TARRAFO – crónicas de um alferes na Guiné, 2.ª ed., 2013, págs. 75-76

A PRAIA

Como, 24 / Fev. / 64.

O Fuzileiro disse:

– Não tarda a encalharmos!

O facto feriu-nos mais do que o sol que rebentava em estilhaços de fogo na LD.

A maré vazava e a água punha a descoberto um imenso areal, coberto de conchas. Longe, à esquerda, o Vouga tornava-se quase agressivo contra a calma do mar e do céu molhado de azul. Em frente, adivinhava-se a praia, a base, onde aterrava um DO. Doía-nos aquela distância: o caminho da véspera emperrara-nos os músculos e a noite, mal dormida, aos montes, num chão duro quebrara-nos o resto dos ossos. (Quando a FAP bombardeava a mata, lembro-me de ter olhado a lua a afogar-se no rio, no lodo, e achei-a triste, tão triste como eu).

Há quarenta dias que o mundo para nós é a incerteza da hora seguinte a devorar-nos a fonte atormentada. O mundo para nós é de luta, uma terra de sangue e fogo. Há refeições em branco, porque nada apetece senão a paz, o regresso. Há pesadelos e estonteamentos, cansaço. Uma grande parte da tropa está já inoperacional. As semanas são uma eternidade. Até parece que nascemos na tropa, na guerra.

– Ruma um pouco mais para a direita!

O timoneiro manobrou. / 76 /

O fuzileiro pegou numa vara, apalpou o fundo do mar e disse:

– Ruma um pouco mais para a direita!

O timoneiro manobrou, fez todos os possíveis. Em vão. A LD tocou a areia, sujou a água em volta. Encalhou.

Os soldados caíram em desânimo. Barafustaram.

O Américo despejando o saco, dizia:

– Matem-nos! Matem-nos todos…

O timoneiro ligou o rádio. Uma valsa de Strauss. A mim pareceu-me impossível haver ainda harmonia no mundo, harmonia no nosso mundo, onde reina o ódio e pesam ameaças.

Peixes, cor de prata, vinham à tona, espadanavam.

Deixou-se vazar o mar mais um pouco. Depois, metemo-nos a caminho. A praia ficava longe. A lama, aqui e ali, sorvia-nos os pés, prendia os movimentos. O sol torrava. As cabeças pendiam pesadas como pedras. Praguejava-se e o Simões clamava:

– Se apanhasse agora um turra, descarregava sobre ele a minha fúria...
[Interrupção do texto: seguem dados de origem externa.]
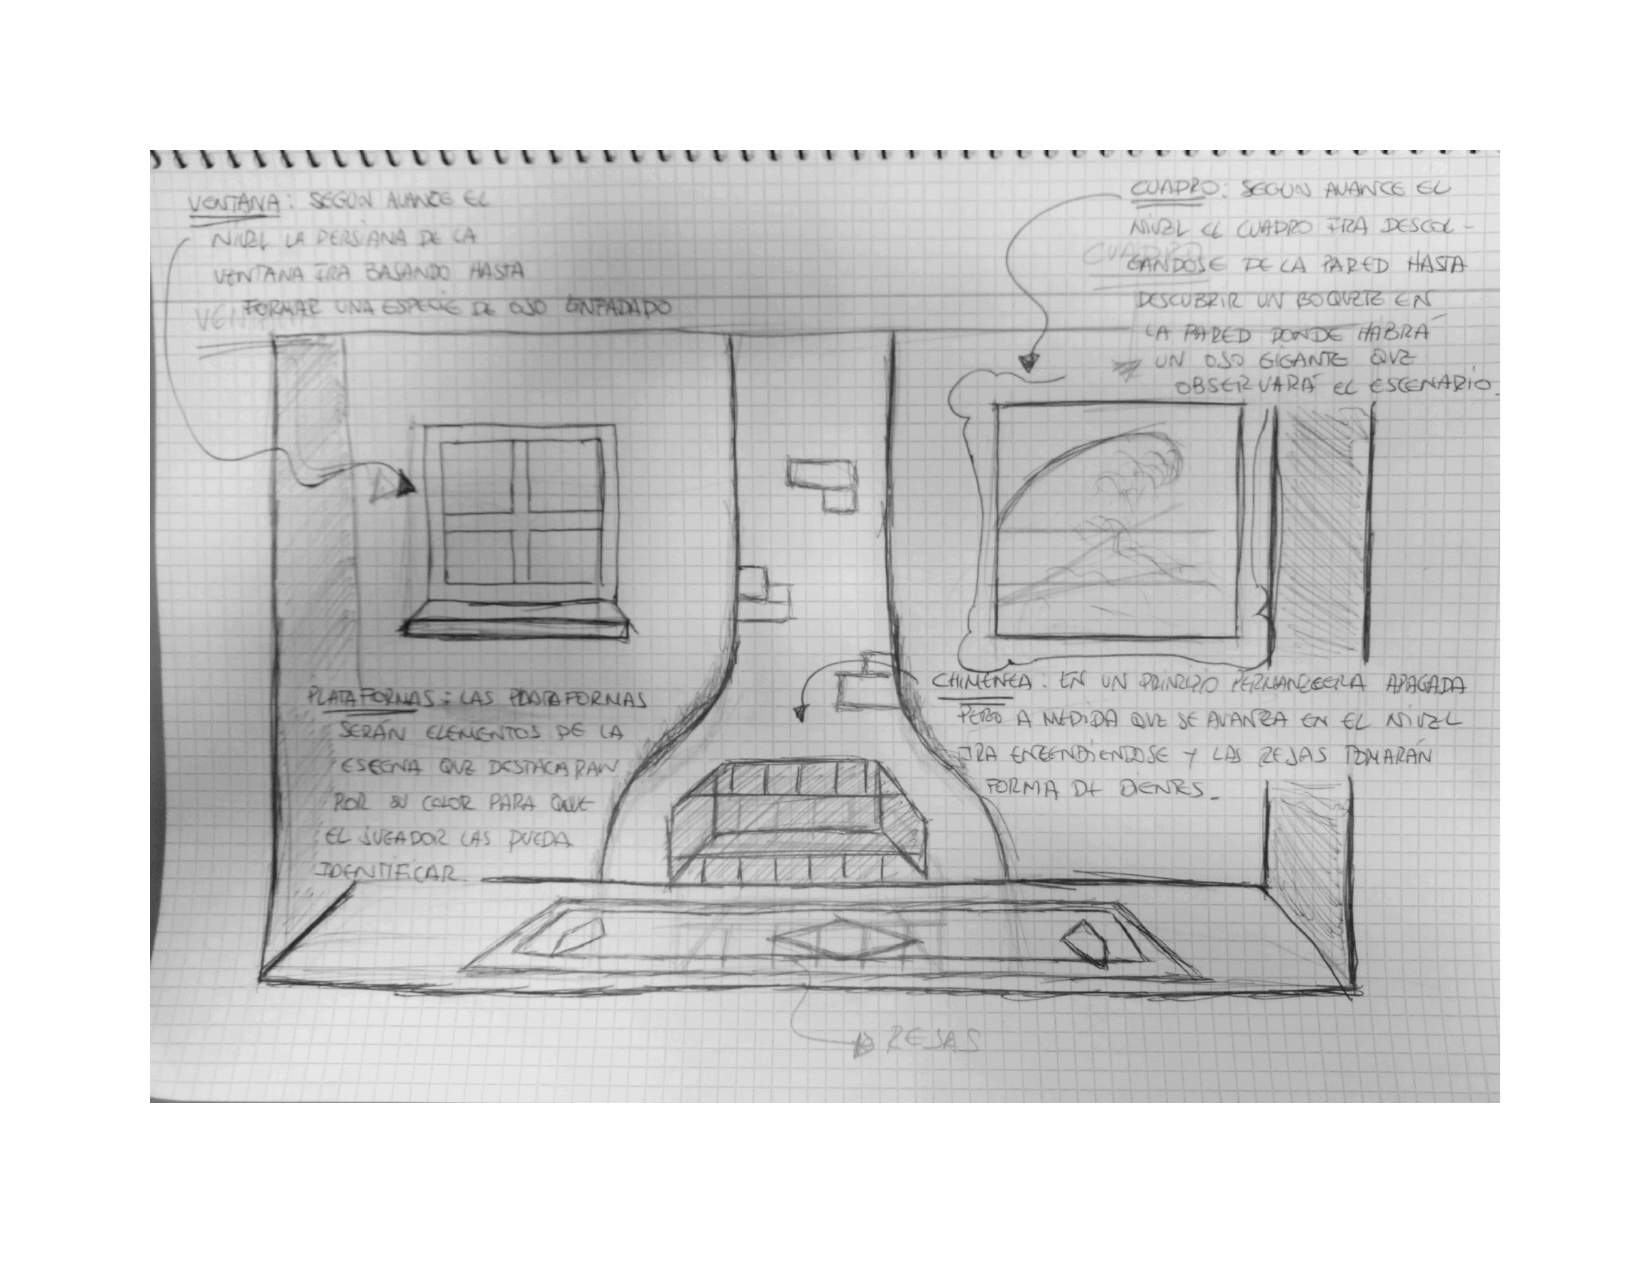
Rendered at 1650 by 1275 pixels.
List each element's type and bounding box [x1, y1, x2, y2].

picture [150, 150, 1500, 1103]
A dois passos, as barracas, a praia, a base.

Então, entrou pelo mar dentro um jeep a fim de apanhar os que não podiam mais, mas atolou-se, quando parou por momentos. E chapinhou-nos todos de lama quando nos agarrámos a ele, porque as rodas patinavam.

Os que gostavam de registar (mas de longe) a guerra em película disparavam, quase impávidos e serenos e com um amável sorriso nos lábios. E não duvido de que algumas fotografias fariam furor, ilustrando qualquer reportagem de guerra numa revista, até no “Match”: vínhamos num molho. Confesso que me metiam confusão e me davam raiva: gravavam o nosso sofrimento.

Ao chegarmos, um deles aproximou-se e disse para um homem que, de calças rotas, cambaleava, a frase que todos haviam decorado:

– Eh, pá! Tens bom aspecto!

Mas o dois é que não estava para graças e emprestou-lhe um sorriso forçado, num rictus de amargura, sem uma palavra, embora tivesse muitas para arremessar. Deu mais meia dúzia de passos e estirou-se na areia, todo encharcada em lama e cansaço.